The Cuban regime has been repeatedly criticized for the failures of its penal system. A report by the NGO Cuban Prisoners Defenders, published in 2020, details the arbitrary nature of the Cuban justice system, including the highest number of prisoners per capita in the world; a conviction rate of more than 90 percent; the use of the release of "non-political" prisoners as a tool for budgetary and social control; and the concept of "preventive imprisonment" as an excuse for the persecution of dissidents.
As a result of this report, the U.S. newspaper The New York Times revealed that "in more than 32,000 cases that go to trial in Cuba each year, about 92 percent of the defendants are convicted. Some 4,000 people are charged each year with 'antisocial' or 'dangerousness' offenses, terms the Cuban government uses to imprison those who pose a risk to the status quo, even if they have committed no crime."
Records, the NYT notes, show that Cuba's prison system holds more than 90,000 prisoners.
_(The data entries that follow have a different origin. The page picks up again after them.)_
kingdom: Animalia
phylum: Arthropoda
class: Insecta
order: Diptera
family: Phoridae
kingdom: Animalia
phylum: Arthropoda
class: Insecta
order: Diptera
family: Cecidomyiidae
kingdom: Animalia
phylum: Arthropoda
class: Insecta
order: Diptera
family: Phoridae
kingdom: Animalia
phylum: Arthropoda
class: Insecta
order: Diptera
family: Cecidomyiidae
The Cuban government has only publicly released that figure on one occasion, in 2012, when it stated that there were 57,000 prisoners.
Eloy Viera Cañive, who works as an independent legal analyst in Cuba, also quoted in that article, said the Communist Party and the Interior Ministry always have the final say when it comes to the judiciary in Cuba.
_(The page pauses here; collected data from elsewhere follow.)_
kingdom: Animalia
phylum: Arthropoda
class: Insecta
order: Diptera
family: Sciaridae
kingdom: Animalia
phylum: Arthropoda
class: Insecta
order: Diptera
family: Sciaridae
"We live in a police state in which the Interior Ministry has enormous influence, even over judges," Viera said.
Voices from independent civil society have also criticized Cuba's postponement of the approval of the Law on Claiming Constitutional Rights before the Courts, which would allow citizens access to the courts to claim their rights when they have been violated by state bodies, their directors, officials or employees.
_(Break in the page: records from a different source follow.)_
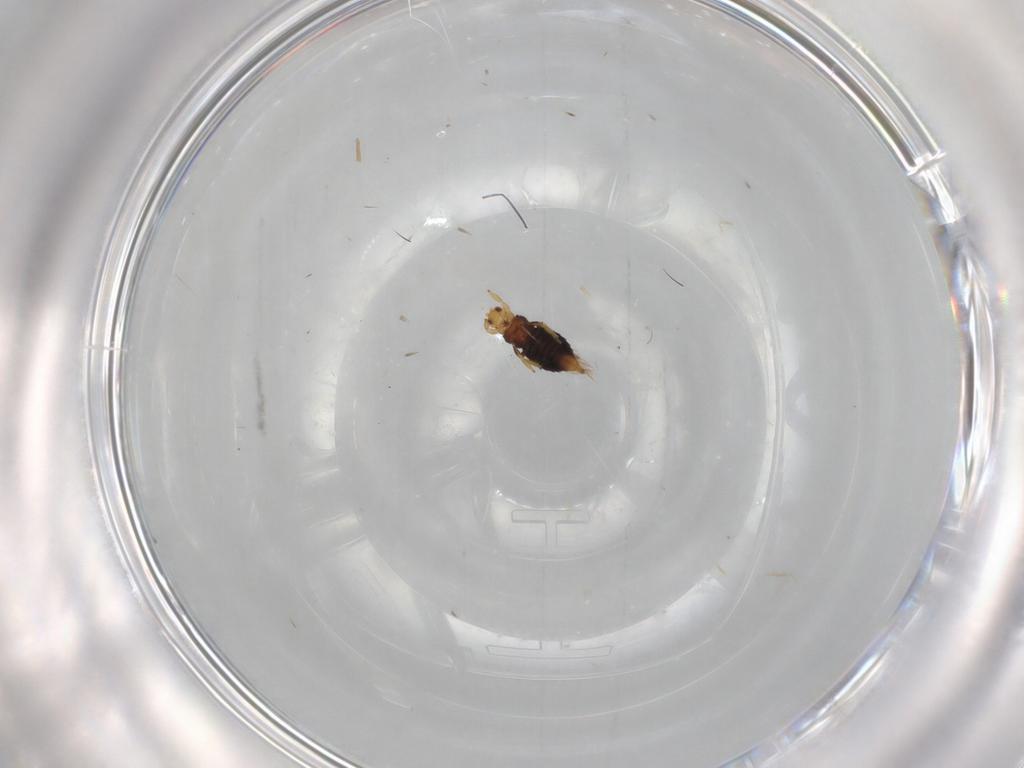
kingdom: Animalia
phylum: Arthropoda
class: Insecta
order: Thysanoptera
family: Thripidae
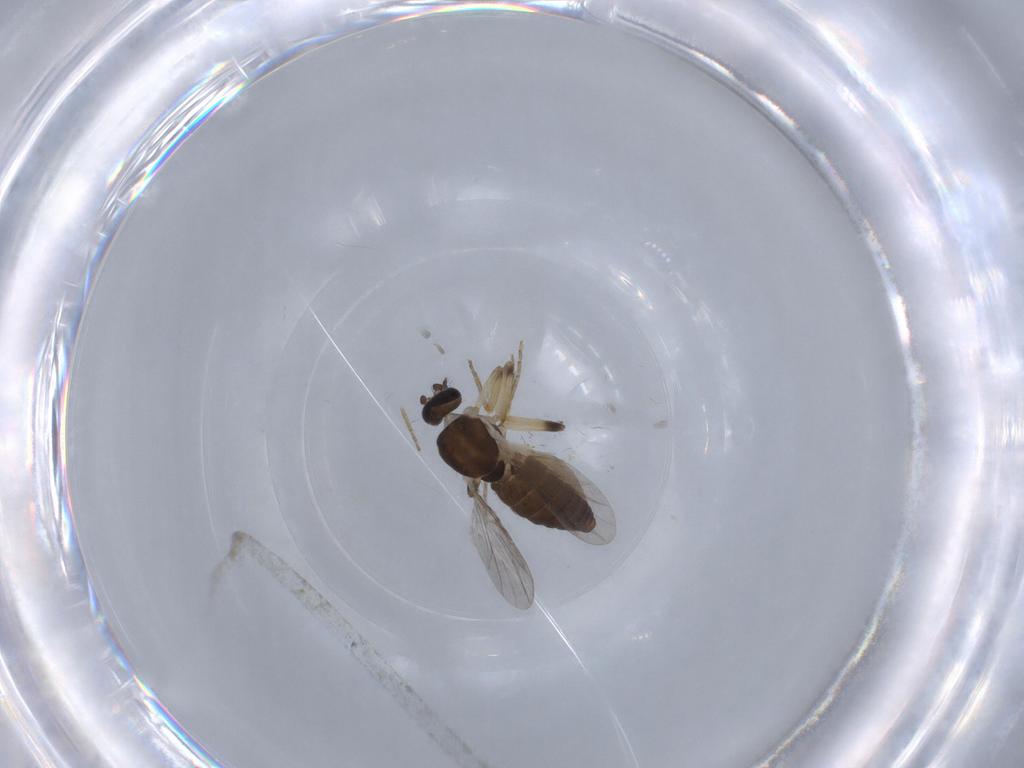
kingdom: Animalia
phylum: Arthropoda
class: Insecta
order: Diptera
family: Ceratopogonidae
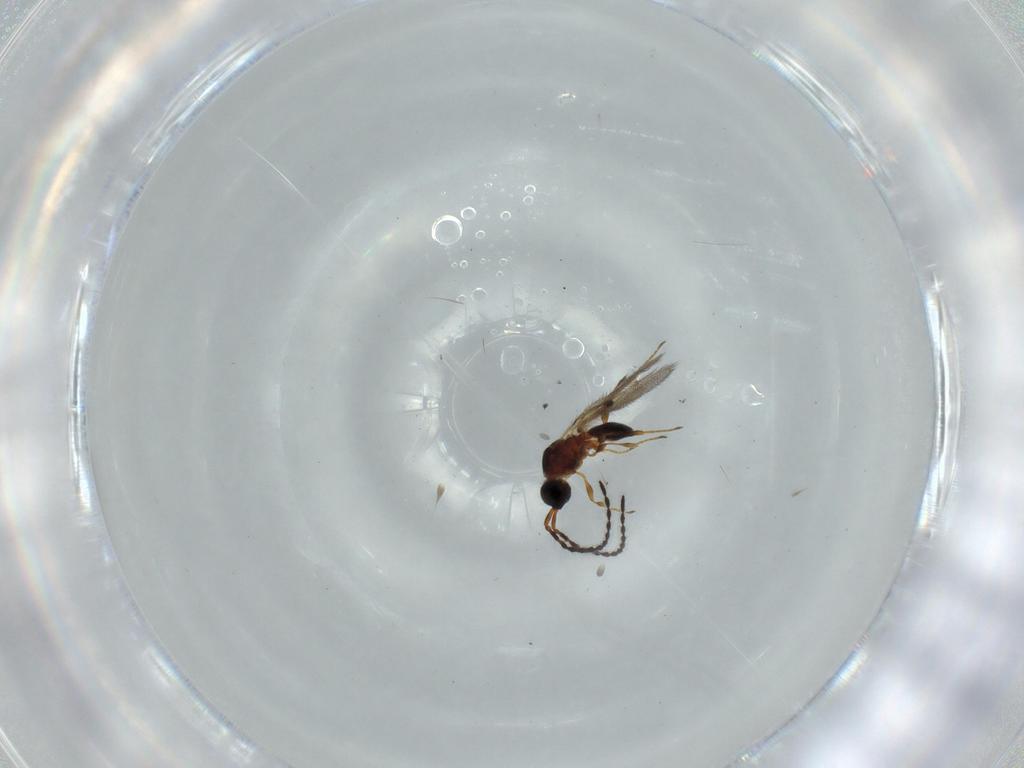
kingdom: Animalia
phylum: Arthropoda
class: Insecta
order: Hymenoptera
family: Diapriidae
The new members of the Vienna-based CCPCJ were elected for a three-year term beginning January 1, 2022 until December 31, 2024, when the commission will also be composed of Ghana, Libya, Togo; Bahrain, India, Pakistan, Qatar, Thailand; Belarus, Bulgaria, Austria, Canada, France, United States, Brazil, Dominican Republic, Paraguay and Chile.
The UN explains that the CCPCJ acts as the principal United Nations standard-setting body on crime prevention and criminal justice issues, also covering international action to combat national and transnational crime, as well as improving the efficiency and fairness of systems for the administration of criminal justice.
In 2006, the General Assembly adopted a resolution extending the mandates of the commission to enable it to function as a governing body of the United Nations Office on Drugs and Crime (UNODC).